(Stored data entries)
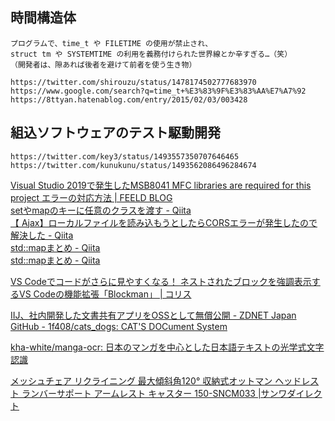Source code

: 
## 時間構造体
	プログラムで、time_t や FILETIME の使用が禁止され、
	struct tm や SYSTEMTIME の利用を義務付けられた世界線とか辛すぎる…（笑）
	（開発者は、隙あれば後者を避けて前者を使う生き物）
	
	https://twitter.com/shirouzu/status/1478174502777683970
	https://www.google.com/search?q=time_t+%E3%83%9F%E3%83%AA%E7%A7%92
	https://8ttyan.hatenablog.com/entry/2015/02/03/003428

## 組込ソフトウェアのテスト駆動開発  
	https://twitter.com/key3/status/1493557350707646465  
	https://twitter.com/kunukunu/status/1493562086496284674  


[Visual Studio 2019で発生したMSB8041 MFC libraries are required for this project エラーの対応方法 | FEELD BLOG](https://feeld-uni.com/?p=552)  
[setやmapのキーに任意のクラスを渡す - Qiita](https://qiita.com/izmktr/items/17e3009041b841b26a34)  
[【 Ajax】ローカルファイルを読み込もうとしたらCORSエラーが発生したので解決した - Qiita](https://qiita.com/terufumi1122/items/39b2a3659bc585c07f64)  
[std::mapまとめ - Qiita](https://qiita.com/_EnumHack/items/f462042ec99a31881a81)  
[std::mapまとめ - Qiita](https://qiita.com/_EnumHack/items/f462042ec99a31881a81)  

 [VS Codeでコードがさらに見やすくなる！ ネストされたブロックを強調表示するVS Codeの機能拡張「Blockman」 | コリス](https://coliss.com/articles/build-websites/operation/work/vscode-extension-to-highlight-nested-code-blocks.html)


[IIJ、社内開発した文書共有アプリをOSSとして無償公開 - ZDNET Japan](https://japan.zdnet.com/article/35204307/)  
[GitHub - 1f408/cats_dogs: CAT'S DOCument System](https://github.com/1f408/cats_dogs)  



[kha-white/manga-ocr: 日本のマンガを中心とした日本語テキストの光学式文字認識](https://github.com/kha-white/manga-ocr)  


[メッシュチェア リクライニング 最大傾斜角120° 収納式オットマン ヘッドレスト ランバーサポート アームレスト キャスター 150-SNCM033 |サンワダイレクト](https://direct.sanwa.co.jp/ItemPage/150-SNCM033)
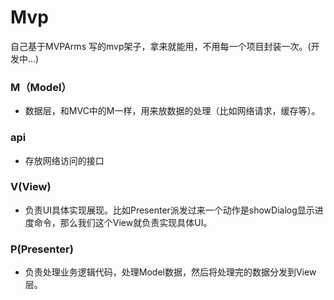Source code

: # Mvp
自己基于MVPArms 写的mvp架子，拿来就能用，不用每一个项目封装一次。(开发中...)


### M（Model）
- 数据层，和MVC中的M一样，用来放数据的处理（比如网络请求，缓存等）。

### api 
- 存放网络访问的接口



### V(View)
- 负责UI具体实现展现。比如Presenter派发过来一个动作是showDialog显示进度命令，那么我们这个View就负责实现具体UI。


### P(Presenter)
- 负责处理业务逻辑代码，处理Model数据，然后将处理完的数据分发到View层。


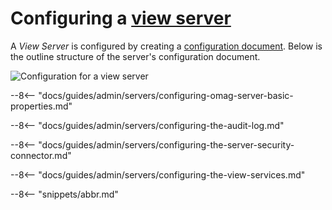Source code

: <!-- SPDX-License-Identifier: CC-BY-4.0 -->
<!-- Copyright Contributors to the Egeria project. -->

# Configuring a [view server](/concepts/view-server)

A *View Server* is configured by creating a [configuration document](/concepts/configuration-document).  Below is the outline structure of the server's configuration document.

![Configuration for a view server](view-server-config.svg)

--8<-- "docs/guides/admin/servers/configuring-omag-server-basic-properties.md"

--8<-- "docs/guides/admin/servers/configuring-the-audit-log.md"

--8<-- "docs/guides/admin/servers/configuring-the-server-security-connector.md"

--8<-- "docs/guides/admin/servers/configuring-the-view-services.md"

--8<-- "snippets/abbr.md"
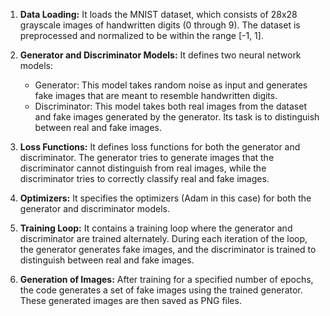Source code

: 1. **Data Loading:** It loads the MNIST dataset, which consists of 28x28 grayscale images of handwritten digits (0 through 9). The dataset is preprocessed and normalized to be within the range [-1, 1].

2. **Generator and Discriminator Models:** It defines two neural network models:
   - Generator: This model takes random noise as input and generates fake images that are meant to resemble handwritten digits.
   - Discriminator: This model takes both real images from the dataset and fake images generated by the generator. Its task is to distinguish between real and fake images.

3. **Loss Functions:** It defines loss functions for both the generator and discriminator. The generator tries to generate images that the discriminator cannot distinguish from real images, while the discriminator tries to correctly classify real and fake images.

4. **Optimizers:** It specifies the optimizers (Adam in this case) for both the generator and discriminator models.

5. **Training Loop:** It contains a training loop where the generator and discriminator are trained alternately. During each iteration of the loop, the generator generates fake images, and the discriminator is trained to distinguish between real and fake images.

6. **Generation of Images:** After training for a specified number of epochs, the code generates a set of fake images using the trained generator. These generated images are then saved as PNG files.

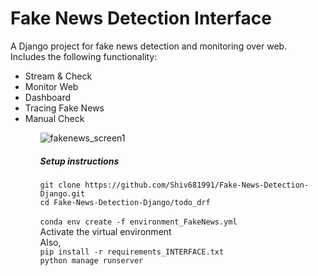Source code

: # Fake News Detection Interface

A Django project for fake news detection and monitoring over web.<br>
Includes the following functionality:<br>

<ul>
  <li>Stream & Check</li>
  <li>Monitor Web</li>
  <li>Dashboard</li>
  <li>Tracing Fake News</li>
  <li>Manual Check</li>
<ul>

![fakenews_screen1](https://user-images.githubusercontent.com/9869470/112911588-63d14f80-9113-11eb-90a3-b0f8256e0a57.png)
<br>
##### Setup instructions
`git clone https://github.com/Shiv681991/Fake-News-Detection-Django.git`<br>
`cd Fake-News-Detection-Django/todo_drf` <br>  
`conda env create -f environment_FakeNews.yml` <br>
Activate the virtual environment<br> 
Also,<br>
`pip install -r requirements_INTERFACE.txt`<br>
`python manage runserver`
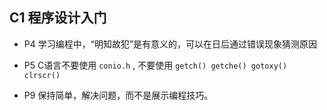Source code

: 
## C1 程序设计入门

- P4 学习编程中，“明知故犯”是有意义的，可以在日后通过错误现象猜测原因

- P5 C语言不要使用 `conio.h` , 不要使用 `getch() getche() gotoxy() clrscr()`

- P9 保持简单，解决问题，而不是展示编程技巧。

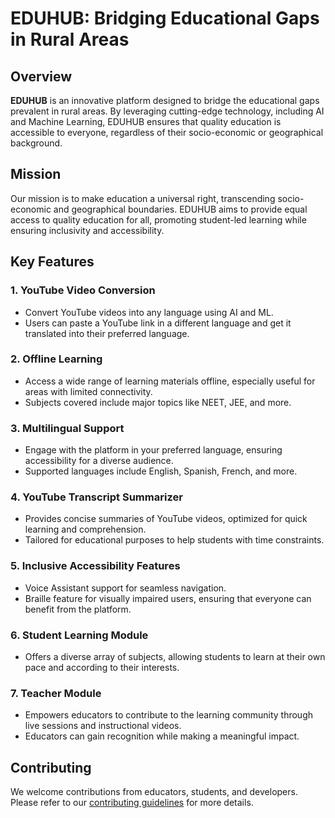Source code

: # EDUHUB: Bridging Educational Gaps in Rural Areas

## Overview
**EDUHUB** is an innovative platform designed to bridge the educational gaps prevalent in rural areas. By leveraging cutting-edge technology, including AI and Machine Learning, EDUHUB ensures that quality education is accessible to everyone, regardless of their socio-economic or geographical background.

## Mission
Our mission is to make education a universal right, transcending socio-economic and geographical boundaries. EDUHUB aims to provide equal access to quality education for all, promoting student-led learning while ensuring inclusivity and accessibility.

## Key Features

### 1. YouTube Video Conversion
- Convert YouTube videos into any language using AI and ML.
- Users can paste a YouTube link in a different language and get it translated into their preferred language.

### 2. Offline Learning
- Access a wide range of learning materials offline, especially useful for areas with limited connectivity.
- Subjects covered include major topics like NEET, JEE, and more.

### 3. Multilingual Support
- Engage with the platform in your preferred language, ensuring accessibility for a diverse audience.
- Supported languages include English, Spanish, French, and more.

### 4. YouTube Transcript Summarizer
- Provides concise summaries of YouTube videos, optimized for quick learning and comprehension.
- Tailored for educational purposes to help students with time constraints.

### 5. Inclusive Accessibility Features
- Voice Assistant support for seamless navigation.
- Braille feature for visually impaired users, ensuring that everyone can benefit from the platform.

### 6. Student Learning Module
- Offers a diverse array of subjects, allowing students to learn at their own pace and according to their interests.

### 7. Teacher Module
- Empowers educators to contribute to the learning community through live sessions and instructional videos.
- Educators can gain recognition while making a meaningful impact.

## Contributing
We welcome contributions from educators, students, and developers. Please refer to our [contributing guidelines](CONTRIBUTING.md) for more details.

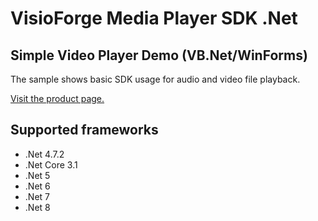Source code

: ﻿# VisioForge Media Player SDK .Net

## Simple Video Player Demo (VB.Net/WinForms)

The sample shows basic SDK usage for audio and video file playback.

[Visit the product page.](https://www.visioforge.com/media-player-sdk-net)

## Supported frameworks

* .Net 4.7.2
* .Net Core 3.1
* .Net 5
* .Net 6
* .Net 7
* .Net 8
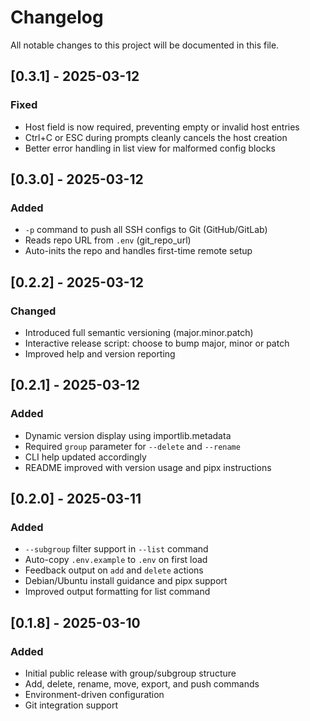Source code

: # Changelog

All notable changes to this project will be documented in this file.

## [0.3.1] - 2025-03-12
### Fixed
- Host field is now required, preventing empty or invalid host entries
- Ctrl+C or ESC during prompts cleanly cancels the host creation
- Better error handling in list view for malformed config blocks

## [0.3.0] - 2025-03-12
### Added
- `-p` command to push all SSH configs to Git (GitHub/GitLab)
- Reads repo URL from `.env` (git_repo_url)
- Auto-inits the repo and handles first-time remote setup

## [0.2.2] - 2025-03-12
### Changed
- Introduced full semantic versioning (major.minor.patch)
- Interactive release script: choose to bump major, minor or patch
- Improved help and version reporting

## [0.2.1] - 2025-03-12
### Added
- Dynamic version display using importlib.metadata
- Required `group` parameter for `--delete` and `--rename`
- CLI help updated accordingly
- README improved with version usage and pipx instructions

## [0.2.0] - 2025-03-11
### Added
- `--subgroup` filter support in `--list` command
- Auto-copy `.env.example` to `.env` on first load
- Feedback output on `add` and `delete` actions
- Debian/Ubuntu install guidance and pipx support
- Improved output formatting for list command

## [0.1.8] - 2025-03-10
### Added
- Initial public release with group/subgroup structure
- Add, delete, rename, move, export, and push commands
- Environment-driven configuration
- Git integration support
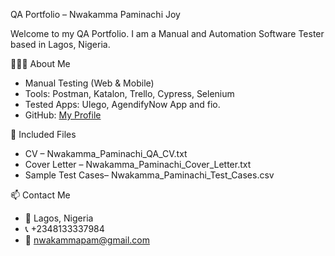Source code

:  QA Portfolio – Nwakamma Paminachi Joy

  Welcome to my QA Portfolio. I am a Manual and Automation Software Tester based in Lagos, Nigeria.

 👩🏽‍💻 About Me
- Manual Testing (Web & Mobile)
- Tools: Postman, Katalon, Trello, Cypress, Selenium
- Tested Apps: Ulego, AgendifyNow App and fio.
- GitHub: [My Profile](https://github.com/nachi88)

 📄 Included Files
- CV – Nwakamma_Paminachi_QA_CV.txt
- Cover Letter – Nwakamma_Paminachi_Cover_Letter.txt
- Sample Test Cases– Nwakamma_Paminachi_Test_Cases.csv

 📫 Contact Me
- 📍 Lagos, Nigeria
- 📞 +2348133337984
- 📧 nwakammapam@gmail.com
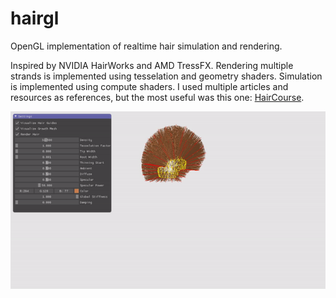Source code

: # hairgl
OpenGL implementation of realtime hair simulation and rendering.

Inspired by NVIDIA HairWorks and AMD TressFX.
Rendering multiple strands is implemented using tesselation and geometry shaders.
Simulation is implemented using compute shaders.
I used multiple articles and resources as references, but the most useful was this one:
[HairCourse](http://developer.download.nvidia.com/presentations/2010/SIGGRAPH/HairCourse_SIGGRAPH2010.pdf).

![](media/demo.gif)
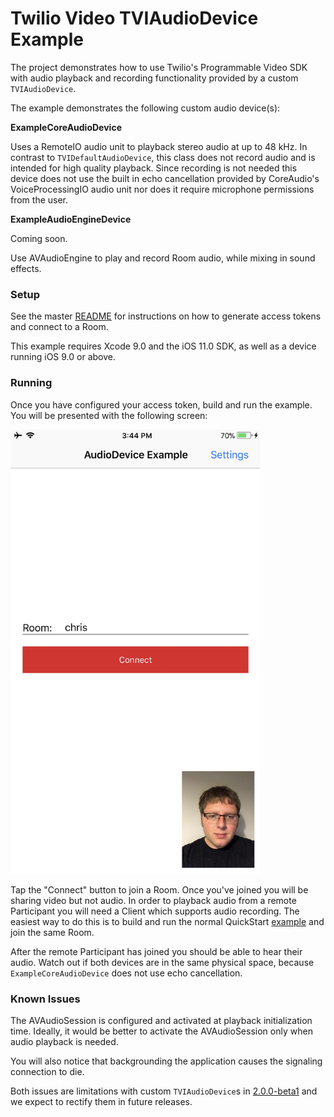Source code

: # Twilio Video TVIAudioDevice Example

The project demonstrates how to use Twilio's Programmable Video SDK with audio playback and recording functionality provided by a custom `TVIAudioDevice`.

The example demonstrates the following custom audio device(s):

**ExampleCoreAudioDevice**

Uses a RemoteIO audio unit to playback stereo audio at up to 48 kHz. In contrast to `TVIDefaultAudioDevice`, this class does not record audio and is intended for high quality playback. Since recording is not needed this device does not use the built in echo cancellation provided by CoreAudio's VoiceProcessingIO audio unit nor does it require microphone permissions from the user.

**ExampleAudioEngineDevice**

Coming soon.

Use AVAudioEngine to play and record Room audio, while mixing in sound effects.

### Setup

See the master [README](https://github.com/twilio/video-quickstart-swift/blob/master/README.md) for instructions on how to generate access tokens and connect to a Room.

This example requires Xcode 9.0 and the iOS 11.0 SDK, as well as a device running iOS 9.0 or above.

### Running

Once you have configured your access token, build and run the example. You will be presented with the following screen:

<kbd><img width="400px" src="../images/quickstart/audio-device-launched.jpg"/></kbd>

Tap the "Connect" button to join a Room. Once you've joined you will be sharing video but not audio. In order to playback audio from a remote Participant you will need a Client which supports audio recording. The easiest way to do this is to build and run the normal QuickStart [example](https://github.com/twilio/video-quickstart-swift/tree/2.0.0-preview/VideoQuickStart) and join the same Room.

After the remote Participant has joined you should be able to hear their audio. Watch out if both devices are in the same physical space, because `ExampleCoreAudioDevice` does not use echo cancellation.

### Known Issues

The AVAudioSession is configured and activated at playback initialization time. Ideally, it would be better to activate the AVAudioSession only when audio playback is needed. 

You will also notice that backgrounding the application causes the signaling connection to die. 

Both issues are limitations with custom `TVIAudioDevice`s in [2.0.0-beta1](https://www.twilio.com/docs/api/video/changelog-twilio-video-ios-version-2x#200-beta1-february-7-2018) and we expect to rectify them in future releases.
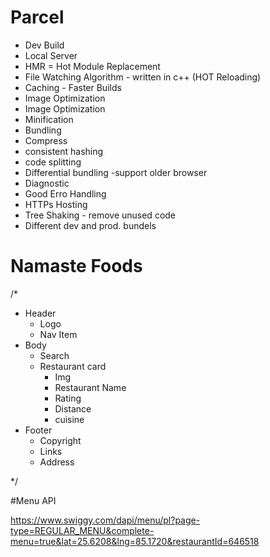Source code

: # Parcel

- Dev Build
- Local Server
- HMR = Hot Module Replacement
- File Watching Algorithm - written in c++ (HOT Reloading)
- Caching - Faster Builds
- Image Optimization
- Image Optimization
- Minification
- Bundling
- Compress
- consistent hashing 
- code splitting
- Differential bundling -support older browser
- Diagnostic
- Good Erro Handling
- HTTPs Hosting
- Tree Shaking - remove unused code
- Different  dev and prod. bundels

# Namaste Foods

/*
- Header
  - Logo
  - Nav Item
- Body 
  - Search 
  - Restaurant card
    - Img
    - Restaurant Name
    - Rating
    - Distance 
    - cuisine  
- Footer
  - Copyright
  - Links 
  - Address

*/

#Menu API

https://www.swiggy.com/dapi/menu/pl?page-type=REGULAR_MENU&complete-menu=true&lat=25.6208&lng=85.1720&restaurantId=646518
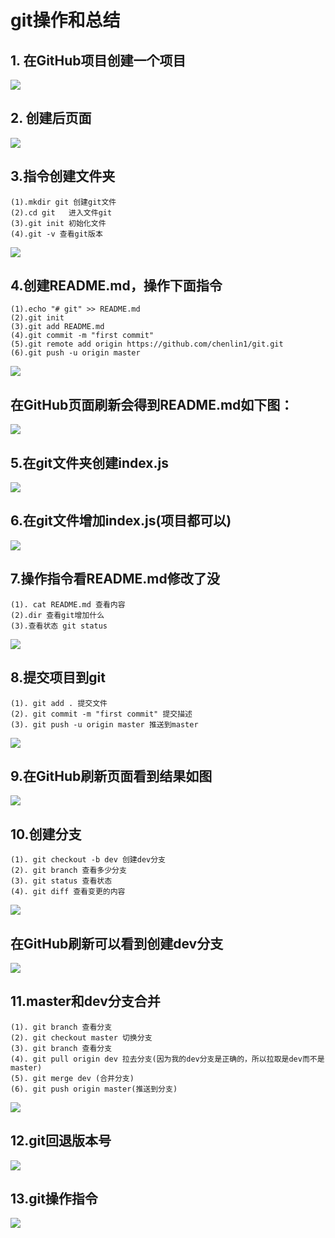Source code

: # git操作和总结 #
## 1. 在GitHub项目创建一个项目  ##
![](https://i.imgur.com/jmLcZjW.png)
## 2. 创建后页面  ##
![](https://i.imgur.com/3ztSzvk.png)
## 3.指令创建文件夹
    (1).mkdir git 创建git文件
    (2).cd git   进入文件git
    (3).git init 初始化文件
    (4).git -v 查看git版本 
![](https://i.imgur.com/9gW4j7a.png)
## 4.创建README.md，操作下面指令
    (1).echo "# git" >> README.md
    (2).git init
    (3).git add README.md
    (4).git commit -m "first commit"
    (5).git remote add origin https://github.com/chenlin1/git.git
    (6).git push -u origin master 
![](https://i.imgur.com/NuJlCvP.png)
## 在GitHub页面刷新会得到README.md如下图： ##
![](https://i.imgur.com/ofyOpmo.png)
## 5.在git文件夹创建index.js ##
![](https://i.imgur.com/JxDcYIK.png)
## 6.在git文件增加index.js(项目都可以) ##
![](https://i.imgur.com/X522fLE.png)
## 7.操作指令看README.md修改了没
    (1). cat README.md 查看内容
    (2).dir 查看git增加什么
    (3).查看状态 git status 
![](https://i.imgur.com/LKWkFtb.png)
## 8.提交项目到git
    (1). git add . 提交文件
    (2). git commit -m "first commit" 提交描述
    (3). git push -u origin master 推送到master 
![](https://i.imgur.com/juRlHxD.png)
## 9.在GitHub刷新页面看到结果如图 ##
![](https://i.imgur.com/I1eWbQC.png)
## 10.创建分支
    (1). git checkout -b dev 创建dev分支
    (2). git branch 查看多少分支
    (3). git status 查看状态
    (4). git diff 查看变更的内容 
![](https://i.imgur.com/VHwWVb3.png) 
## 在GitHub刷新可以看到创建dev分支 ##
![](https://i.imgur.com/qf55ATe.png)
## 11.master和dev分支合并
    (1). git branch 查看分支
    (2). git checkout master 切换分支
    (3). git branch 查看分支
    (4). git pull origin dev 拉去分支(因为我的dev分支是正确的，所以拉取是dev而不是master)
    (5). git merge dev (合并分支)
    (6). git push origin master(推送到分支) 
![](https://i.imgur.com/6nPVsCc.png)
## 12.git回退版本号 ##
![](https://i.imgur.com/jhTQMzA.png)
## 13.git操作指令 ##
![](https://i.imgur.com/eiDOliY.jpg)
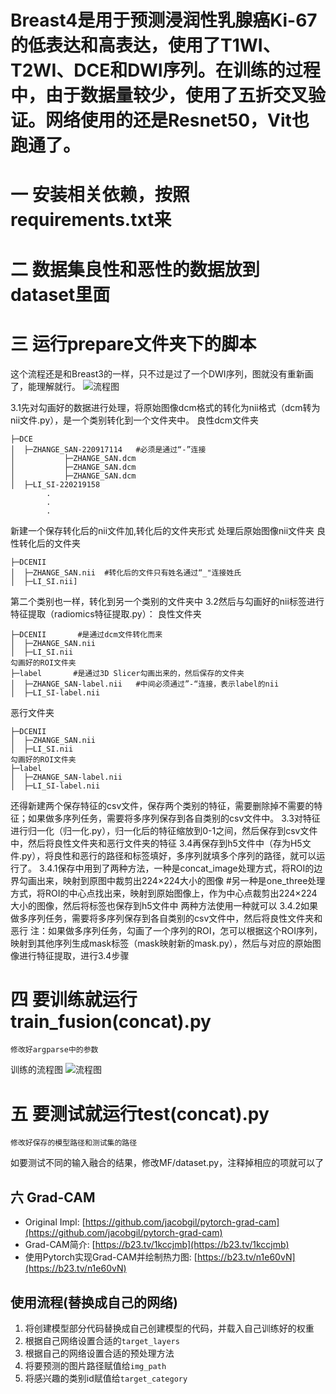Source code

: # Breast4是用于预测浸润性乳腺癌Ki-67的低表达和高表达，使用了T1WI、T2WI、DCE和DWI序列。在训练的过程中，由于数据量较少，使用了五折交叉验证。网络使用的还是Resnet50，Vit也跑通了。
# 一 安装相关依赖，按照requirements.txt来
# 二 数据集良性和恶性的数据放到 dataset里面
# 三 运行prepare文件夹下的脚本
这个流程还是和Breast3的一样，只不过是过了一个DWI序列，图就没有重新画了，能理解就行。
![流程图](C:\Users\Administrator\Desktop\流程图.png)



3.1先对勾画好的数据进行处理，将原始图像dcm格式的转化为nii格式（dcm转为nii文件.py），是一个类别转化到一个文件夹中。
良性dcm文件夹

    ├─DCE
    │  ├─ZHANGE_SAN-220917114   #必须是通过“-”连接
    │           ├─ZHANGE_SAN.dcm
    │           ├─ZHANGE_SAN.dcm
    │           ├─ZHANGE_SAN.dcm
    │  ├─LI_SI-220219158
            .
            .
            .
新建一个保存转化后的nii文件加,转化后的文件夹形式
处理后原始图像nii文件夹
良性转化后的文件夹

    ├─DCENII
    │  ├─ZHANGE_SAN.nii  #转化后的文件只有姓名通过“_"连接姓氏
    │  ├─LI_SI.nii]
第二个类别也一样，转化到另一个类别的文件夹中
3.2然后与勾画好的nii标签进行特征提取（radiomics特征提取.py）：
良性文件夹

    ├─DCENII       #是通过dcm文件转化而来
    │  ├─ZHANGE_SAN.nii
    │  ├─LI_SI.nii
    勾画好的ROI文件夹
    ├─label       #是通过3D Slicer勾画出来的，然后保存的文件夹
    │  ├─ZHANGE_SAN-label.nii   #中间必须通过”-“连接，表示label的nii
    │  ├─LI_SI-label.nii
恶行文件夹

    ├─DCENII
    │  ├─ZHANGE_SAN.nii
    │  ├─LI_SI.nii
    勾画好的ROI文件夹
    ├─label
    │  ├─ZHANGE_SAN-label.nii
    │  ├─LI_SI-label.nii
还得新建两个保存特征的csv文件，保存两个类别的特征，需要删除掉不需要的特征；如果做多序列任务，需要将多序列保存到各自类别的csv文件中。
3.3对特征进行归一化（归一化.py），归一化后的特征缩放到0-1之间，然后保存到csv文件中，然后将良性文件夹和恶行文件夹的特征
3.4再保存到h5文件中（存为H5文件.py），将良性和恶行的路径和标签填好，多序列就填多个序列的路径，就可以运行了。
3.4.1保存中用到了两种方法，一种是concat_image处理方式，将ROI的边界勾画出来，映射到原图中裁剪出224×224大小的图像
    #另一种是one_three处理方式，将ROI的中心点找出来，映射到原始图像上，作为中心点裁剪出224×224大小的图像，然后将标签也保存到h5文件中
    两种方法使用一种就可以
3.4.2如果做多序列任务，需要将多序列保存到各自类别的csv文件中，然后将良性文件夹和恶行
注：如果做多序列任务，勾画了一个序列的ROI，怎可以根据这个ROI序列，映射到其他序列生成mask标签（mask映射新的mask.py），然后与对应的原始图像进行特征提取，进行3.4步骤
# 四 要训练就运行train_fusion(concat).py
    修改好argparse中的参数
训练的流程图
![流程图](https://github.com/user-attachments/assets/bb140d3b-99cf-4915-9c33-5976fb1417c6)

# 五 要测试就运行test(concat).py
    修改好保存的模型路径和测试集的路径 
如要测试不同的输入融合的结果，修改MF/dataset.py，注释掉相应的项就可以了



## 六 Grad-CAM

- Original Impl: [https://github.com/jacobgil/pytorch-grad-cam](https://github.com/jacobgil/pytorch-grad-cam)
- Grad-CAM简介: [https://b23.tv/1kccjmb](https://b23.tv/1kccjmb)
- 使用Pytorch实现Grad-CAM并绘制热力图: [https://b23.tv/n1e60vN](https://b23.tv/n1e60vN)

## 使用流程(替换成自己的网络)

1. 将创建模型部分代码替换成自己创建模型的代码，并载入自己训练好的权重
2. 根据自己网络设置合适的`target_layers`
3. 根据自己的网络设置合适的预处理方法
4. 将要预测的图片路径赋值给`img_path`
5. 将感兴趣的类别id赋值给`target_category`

__Task requirements__: Across the data, tally the lines containing "preferred" and give back the number alone.

__Output for this exercise__: 2